Dontari Poe DT Memphis - 2011 season - 22 total tackles, 1 sack, 0 forced fumbles, 0 interceptions.
Now, let's put them against the same stats from Nadamukong Suh's Senior 2009 season at Nebraska:
Nadamukong Suh - 2009 season - 85 total tackles, 12 Sacks, 1 forced fumble, 1 interception.
That doesn't mention Suh's 24 tackles for losses and that's more than Poe's total tackles for the year.
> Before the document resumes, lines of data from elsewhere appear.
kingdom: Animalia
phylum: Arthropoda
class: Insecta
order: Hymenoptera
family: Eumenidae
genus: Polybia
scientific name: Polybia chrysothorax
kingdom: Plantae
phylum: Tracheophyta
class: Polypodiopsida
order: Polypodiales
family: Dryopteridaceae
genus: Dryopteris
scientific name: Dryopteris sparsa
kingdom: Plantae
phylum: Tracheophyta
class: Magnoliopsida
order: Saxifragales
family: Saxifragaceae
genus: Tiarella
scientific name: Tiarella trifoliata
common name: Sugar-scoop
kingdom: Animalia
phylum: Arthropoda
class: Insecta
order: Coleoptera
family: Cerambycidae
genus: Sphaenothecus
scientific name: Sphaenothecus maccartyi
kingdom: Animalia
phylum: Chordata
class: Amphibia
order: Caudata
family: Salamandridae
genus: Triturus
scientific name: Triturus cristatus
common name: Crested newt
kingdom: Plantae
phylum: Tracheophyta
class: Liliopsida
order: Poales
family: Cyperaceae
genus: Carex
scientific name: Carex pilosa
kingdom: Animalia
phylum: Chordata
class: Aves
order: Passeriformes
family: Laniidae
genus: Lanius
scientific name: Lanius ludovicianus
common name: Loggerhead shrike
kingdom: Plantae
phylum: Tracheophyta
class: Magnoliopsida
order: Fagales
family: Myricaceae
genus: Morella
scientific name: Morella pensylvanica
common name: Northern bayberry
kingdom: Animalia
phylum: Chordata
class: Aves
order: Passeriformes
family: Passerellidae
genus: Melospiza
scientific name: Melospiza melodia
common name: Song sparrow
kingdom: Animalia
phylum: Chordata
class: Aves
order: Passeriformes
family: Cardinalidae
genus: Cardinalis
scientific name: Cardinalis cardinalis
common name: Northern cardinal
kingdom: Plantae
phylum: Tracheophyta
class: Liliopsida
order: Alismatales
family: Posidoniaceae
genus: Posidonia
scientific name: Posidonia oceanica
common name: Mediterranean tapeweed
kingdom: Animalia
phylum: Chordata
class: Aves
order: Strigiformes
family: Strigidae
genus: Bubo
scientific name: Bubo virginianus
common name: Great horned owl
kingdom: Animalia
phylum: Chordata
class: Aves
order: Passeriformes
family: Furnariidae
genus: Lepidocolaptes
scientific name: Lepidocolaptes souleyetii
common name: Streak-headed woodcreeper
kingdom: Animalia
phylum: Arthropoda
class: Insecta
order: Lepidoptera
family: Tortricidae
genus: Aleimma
At least Vontaze Burfict LB Arizona, is the type of player that isn't fooling anyone and what you see is what you get. Dontari could be the next Albert Haynesworth and to me, that's worse. When you disregard a player's play on the field, hold his workouts in higher esteem than his statistics and think you're going to "coach him up", you run the risk of drafting (in any round) a big fat KABOOOM and a BUST. The loudness of that KABOOOM is directly related to what round that player is drafted in, but make no mistake, in this case the KABOOOM will be heard no matter what round. All because of those combine numbers.